◆ Records:

====

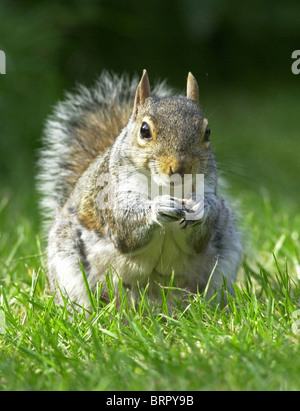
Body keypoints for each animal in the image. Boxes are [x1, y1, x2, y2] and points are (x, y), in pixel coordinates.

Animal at [38, 70, 241, 312]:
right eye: (144, 130)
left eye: (207, 132)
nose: (181, 167)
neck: (167, 187)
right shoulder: (109, 195)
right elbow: (125, 225)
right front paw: (158, 208)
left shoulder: (208, 188)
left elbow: (200, 238)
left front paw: (201, 208)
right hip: (70, 267)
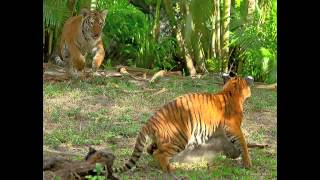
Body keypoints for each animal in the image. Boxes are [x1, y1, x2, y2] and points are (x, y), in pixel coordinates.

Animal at [114, 74, 254, 175]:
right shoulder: (234, 127)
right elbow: (243, 143)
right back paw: (170, 169)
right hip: (180, 138)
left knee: (150, 149)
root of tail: (150, 121)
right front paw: (248, 163)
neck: (231, 91)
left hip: (162, 140)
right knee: (159, 153)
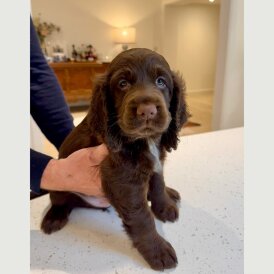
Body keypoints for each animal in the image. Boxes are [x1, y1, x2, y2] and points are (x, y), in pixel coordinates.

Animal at [41, 47, 188, 270]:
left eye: (161, 82)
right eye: (123, 84)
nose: (147, 111)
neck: (144, 140)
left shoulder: (156, 162)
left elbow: (158, 184)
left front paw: (164, 207)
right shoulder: (122, 179)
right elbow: (142, 217)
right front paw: (157, 251)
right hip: (58, 183)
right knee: (60, 201)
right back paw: (54, 218)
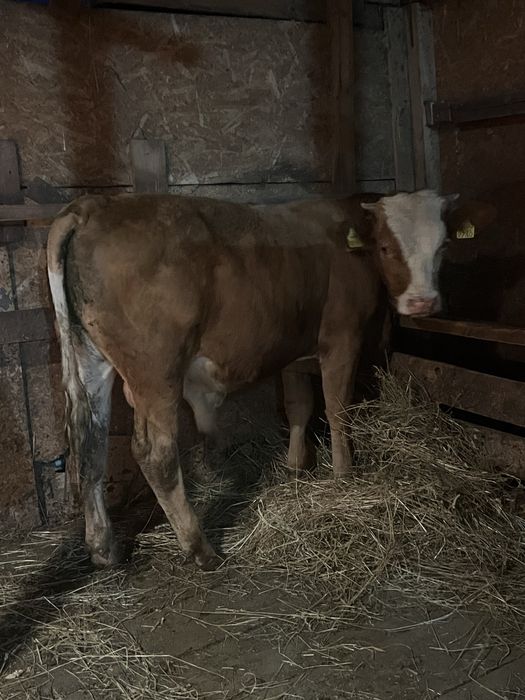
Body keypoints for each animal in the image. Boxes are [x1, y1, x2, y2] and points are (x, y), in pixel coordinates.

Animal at [47, 189, 471, 571]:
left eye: (443, 246)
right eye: (385, 246)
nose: (423, 302)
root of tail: (95, 206)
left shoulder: (294, 350)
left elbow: (300, 406)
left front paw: (297, 465)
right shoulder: (342, 339)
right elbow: (337, 410)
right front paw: (344, 475)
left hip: (90, 359)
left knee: (89, 445)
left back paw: (105, 549)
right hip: (156, 371)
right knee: (156, 454)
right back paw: (200, 550)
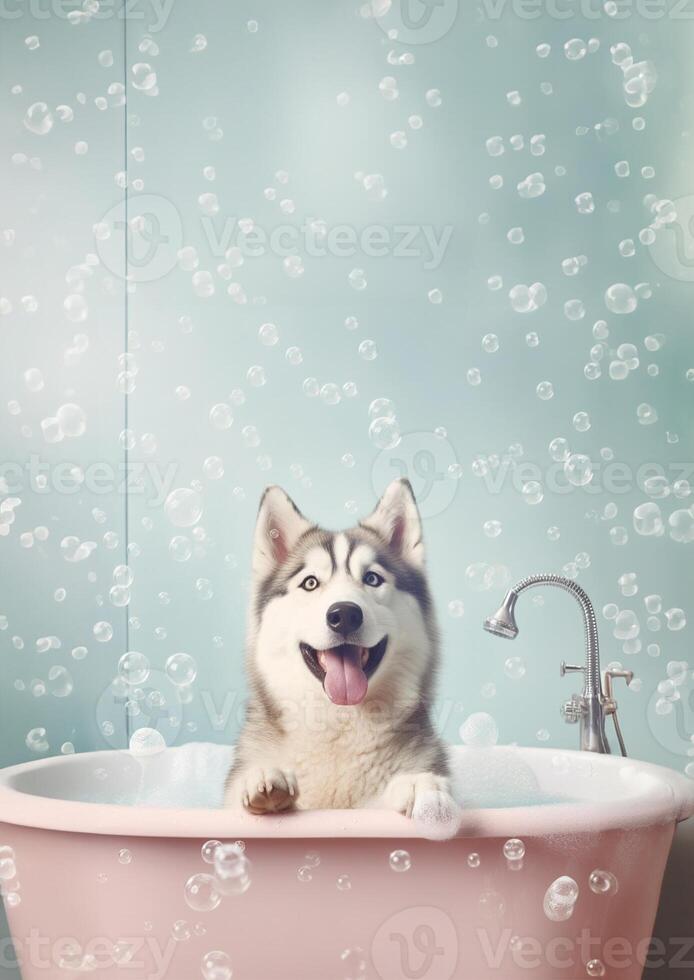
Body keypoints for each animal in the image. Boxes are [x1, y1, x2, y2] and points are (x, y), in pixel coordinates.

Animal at [226, 478, 460, 824]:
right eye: (310, 583)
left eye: (372, 578)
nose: (345, 614)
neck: (340, 723)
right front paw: (264, 778)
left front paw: (419, 785)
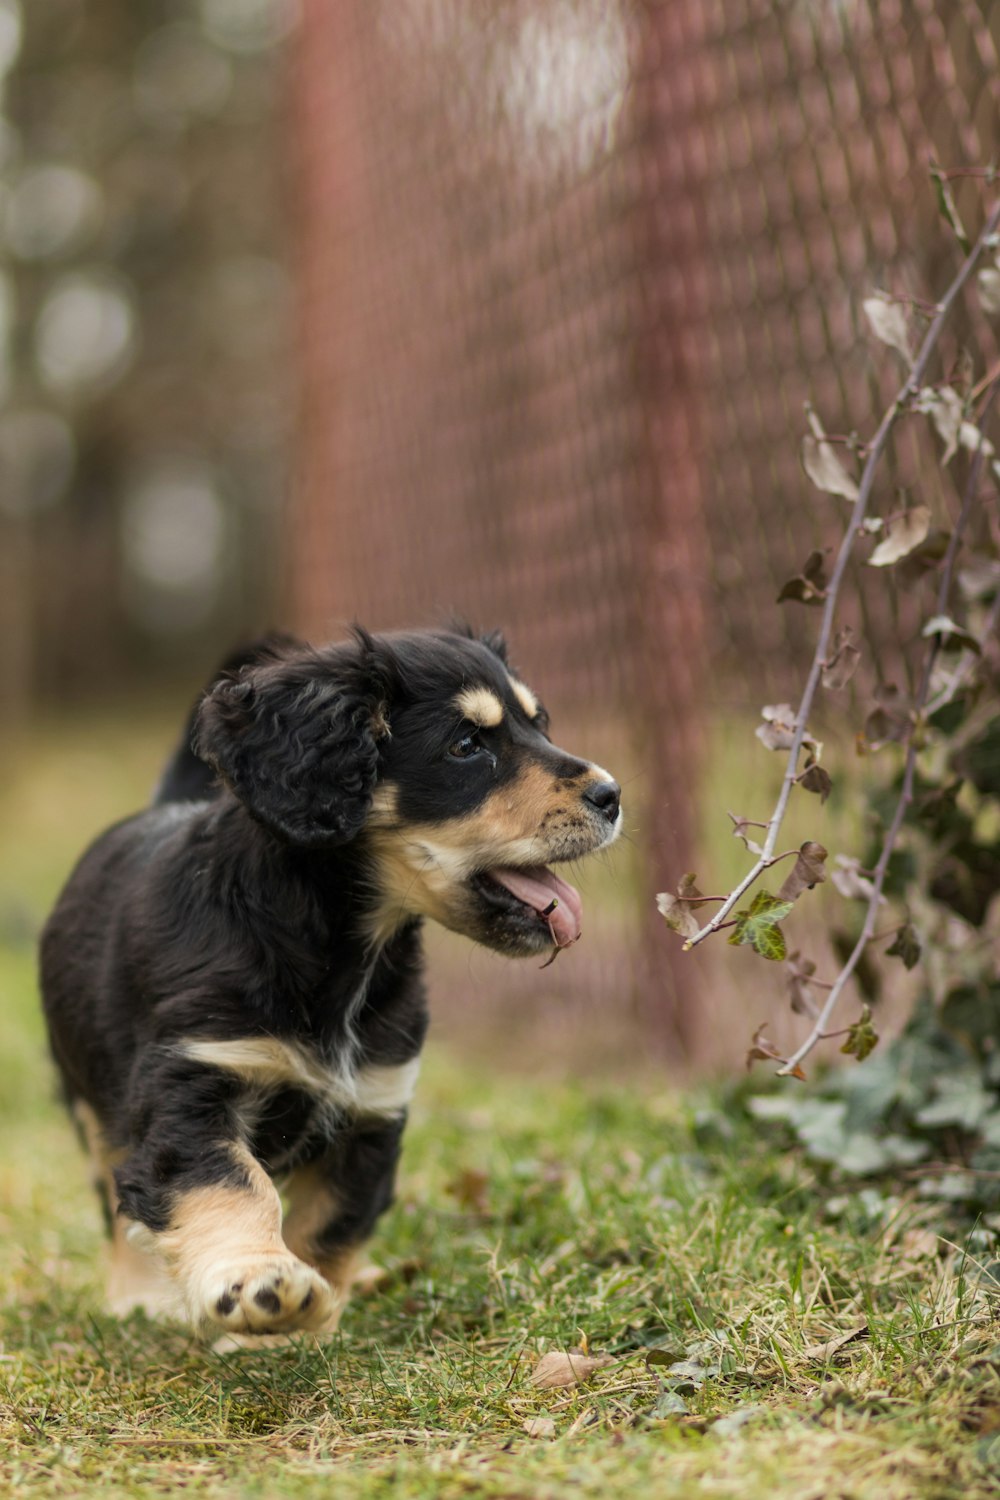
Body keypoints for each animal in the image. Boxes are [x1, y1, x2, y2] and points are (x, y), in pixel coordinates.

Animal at [43, 627, 620, 1344]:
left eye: (539, 724)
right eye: (466, 745)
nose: (613, 795)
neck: (334, 955)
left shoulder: (371, 1110)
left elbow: (330, 1226)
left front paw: (301, 1323)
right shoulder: (194, 1082)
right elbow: (230, 1185)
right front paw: (258, 1283)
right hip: (89, 1098)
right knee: (114, 1195)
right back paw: (139, 1297)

====

◆ Prompt: Every line of the records above should be reproduced exactly, with no pictures included.

◆ The answer:
Body keypoints for each animal in the image. Boxes are [x1, y1, x2, y2] and points are (x, y), in pixel coordinates.

Animal at [38, 70, 241, 312]:
right eye: (144, 130)
left eye: (207, 132)
nose: (181, 167)
neck: (167, 187)
right shoulder: (109, 195)
right elbow: (125, 225)
right front paw: (158, 208)
left shoulder: (208, 188)
left elbow: (200, 238)
left front paw: (201, 208)
right hip: (70, 267)
Body keypoints for each animal in the image. Boxes are [x1, y1, x2, y2] and points are (x, y), in pixel coordinates.

Animal at [114, 74, 254, 175]:
right shoulder: (234, 127)
right elbow: (243, 143)
right back paw: (170, 169)
right hip: (180, 138)
left knee: (150, 149)
root of tail: (150, 121)
right front paw: (248, 163)
neck: (231, 91)
left hip: (162, 140)
right knee: (159, 153)
Body keypoints for each animal in the image. Boxes are [x1, y1, x2, y2] and points are (x, y), in pixel coordinates.

Animal at [41, 47, 188, 270]:
left eye: (161, 82)
right eye: (123, 84)
nose: (147, 111)
neck: (144, 140)
left shoulder: (156, 162)
left elbow: (158, 184)
left front paw: (164, 207)
right shoulder: (122, 179)
right elbow: (142, 217)
right front paw: (157, 251)
right hip: (58, 183)
right knee: (60, 201)
right back paw: (54, 218)
Body keypoints for each animal in the image. Boxes are [x1, y1, x2, y2] and points are (x, y), in pixel coordinates.

Animal at [47, 189, 471, 571]:
left eye: (443, 246)
right eye: (385, 246)
nose: (423, 302)
root of tail: (95, 206)
left shoulder: (294, 350)
left elbow: (300, 406)
left front paw: (297, 465)
right shoulder: (342, 339)
right elbow: (337, 410)
right front paw: (344, 475)
left hip: (90, 359)
left knee: (89, 445)
left back paw: (105, 549)
right hip: (156, 371)
right knee: (156, 454)
right back paw: (200, 550)
Body keypoints for each animal in the image. Boxes are [x1, y1, x2, y2] and points are (x, y), in pixel coordinates.

Animal at [226, 478, 460, 824]:
right eye: (310, 583)
left eye: (372, 578)
nose: (345, 614)
neck: (340, 723)
right front paw: (264, 778)
left front paw: (419, 785)
Body keypoints for each animal in the image. Boxes are [x1, y1, x2, y2] and points are (x, y), in pixel coordinates.

Animal at [43, 627, 620, 1344]:
left eye: (539, 724)
right eye: (466, 745)
nose: (613, 795)
neck: (334, 955)
left shoulder: (371, 1110)
left elbow: (330, 1226)
left front paw: (301, 1323)
right shoulder: (194, 1082)
right elbow: (230, 1185)
right front paw: (258, 1283)
right hip: (89, 1098)
right knee: (114, 1195)
right back paw: (139, 1297)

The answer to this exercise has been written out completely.